Le Monde à l'Envers

Épiphanie du jour. Révélation du vendredi. Nous vivons dans un monde où tout est inversé. Comme le reflet d'un miroir. Ça a l'air d'être exactement comme il faut, mais tout est exactement à l'opposé d'où il devrait être.

Un monde où la nourriture "normale" est celle qui nous empoisonne, nous et la Terre, et où la nourriture saine a besoin d'un label qui l'identifie et reste marginale.
Un monde où les véganes et végétarien.ne.s se font traiter d'extrémistes alors qu'aucun.e d'entre nous ne supporterait plus de 2 minutes de voir ce qu'il se passe dans un abattoir, ou même, de tuer de ses propres mains la bête qu'il.elle veut consommer jour après jour.
Un monde où les zadistes sont appelés terroristes parce qu'ils défendent un lopin de terre contre un projet meurtrier de plus pour l'environnement.
Où des hommes et des femmes s'évertuent à saper le combat féministe, politique et non-violent, au lieu de s'en prendre au sexisme qui lui, tue, blesse et viole tous les jours la moitié de l'humanité.
Où l'on s'en prend quotidiennement à l'Islam et à celles et ceux qui le pratiquent, pour défendre nos "valeurs et libertés", alors que celles et ceux-là sont minoritaires et pour beaucoup sans pouvoir politique et économique.
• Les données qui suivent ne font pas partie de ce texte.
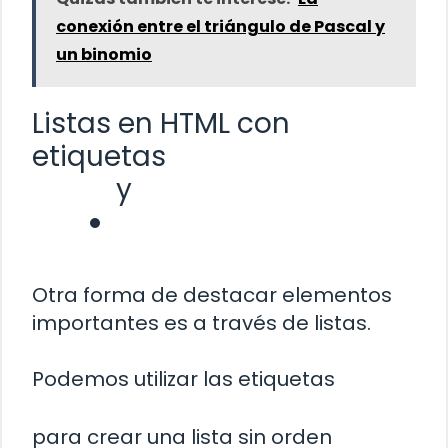
conexión entre el triángulo de Pascal y
un binomio
Listas en HTML con
etiquetas
y
Otra forma de destacar elementos
importantes es a través de listas.
Podemos utilizar las etiquetas
para crear una lista sin orden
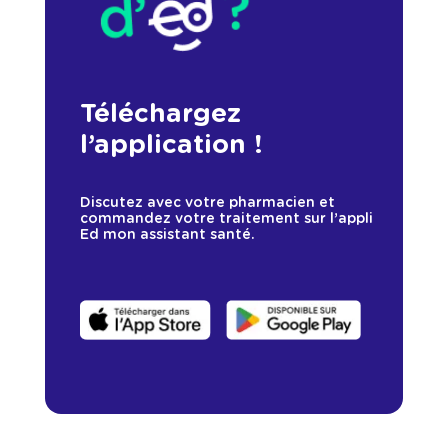
Téléchargez
l’application !
Discutez avec votre pharmacien et
commandez votre traitement sur l’appli
Ed mon assistant santé.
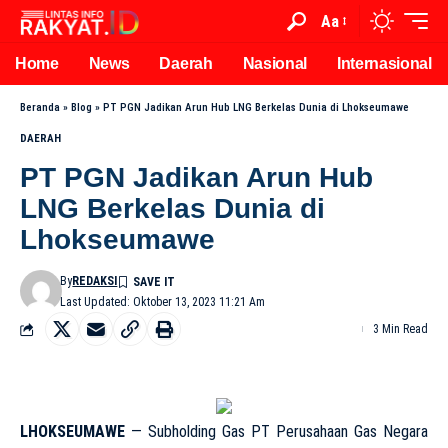
Aa
Home
News
Daerah
Nasional
Internasional
Beranda
»
Blog
»
PT PGN Jadikan Arun Hub LNG Berkelas Dunia di Lhokseumawe
DAERAH
PT PGN Jadikan Arun Hub
LNG Berkelas Dunia di
Lhokseumawe
By
REDAKSI
Last Updated: Oktober 13, 2023 11:21 Am
3 Min Read
LHOKSEUMAWE
— Subholding Gas PT Perusahaan Gas Negara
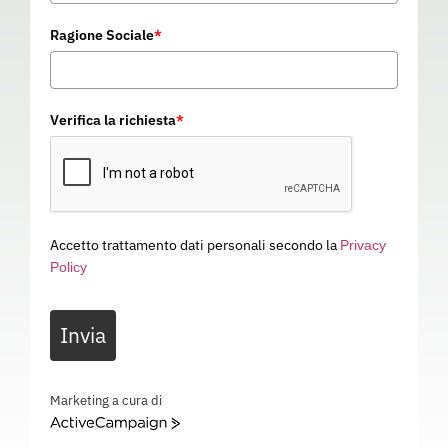
Ragione Sociale
*
Verifica la richiesta
*
Accetto trattamento dati personali secondo la
Privacy
Policy
PANTALONE NEW
Invia
GERMANIA
03A005
Categoria
ABBIGLIAMENTO DA LAVORO
Marketing a cura di
ActiveCampaign
PANTALONE NEW GERMANIA – EN ISO 13688 – 03A005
Et l'on fait en même temps monter le fascisme qui est, lui, un vrai danger pour la démocratie, pour nos libertés individuelles et pour l'égalité.
Où l'on pense qu'être écolo, c'est se priver de tous plein de plaisirs et qu'on a le droit "d'être un peu égoïste", alors qu'en ne se limitant pas du tout, on assure des conditions de vie à nous et aux suivant.e.s absolument dégueulasses, où il n'y aura plus de plaisir du tout.
Un monde où les automobilistes insultent les cyclistes sur la route et les politiques qui réduisent leur place, comme si la question de l'air qui entre dans nos poumons ne les concernait pas.
Un monde où celles et ceux qui défendent l'écologie enchainent les défaites, alors que ceux qui nous mènent fièrement à l'Apocalypse empilent les scrutins favorables.
Où on préfère regarder crever des gens par milliers dans la Mer, parce qu'on ne veut surtout pas ordonner aux 1% qui ont accaparé la majorité des richesses de partager.
Où on continue d'expliquer que le capitalisme peut devenir vert, alors que, dans son AdN-même, il est un épuisement des ressources, des animaux, des plantes, des insectes, des travailleur.se.s, des espoirs.

Si nous sommes ici dans le Monde à l'Envers, l'Endroit existe peut-être quelque part, en nous. On pourrait, comme Alice, traverser le miroir, et commencer à remettre les choses en place. A tout retourner.